A large industrial property that was once the manufacturing heart and largest employer in Carlisle may soon have a new owner.
CB Richard Ellis, a commercial real estate firm, announced Thursday that the vacant 48-acre International Automotive Components property on Spring Road is now under a sale agreement.
The sale of the complex, which includes more than 873,000 square feet of usable building space and rail access, isn't expected to close until at least mid-October, according to Joe McDermott, the firm's senior vice president.
He would not comment on who is buying the former Lear and C.H. Masland & Sons plant, a site that opened in 1919 and employed as many as 3,500 people during World War II.
IAC spokesman David Ladd said the company expects to know by mid-November whether or not there is a deal. He also would not disclose any details about the prospective buyer.
The Masland family, the original owner, sold the plant to Lear Corp. in 1996. IAC then acquired it in April 2007 and announced its plan to close the plant in October 2008.
The facility employed more than 600 people as recently as February 2007. IAC closed the doors in Carlisle for the final time on Dec. 12, 2008.
Anthony Amadure, business development specialist at Cumberland County Economic Development, has fielded a number of inquiries regarding the IAC property over the past two years.
He also said Thursday that he couldn't release the name of the buyer, because of a confidentiality agreement signed by all parties.
However, he did say there are "multiple" companies interested in partnering with the "local organization" buying the property to redevelop the site in the future.
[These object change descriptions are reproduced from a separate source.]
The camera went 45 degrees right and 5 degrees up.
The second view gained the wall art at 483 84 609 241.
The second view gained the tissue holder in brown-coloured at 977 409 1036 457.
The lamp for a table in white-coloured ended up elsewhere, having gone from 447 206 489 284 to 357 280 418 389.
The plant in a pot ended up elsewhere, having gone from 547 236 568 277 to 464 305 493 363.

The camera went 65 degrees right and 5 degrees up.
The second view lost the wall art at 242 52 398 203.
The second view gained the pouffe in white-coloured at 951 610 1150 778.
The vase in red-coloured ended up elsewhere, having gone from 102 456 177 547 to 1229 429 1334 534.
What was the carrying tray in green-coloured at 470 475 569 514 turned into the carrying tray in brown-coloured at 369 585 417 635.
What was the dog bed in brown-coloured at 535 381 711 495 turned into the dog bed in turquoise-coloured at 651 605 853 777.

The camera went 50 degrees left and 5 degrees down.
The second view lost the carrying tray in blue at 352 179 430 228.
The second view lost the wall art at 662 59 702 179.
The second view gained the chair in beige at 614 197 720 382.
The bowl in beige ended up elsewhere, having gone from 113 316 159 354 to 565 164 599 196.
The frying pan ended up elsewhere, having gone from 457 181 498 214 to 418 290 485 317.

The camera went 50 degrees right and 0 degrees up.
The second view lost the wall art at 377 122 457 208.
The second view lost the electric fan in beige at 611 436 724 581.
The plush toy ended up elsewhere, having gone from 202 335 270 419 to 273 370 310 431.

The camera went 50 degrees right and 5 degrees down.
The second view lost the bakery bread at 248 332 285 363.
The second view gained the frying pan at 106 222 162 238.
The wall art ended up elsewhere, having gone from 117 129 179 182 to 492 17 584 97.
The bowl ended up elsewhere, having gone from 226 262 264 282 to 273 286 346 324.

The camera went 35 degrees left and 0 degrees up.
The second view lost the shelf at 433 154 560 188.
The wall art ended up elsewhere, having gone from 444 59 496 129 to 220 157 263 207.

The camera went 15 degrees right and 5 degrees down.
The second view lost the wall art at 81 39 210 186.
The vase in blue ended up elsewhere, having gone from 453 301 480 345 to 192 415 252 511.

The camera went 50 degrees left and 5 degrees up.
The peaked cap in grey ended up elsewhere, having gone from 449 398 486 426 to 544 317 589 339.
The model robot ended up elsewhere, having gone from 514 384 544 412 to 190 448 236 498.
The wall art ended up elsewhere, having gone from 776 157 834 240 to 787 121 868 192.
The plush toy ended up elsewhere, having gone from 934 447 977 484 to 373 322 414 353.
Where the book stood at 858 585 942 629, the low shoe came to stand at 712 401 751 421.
"We're excited that it's about to close," said Amadure, who expects the sale to close by the end of this month.
At the county level, he said, Recovery Zone bonds are still available through the economic stimulus package to help with redevelopment of the site.
The Recovery Zone bond program was set up by the federal government to promote job creation and investment within distressed and underutilized areas.
State and local financing may also be available, he said.
"There are no definite plans in place," Amadure said about redevelopment of the site.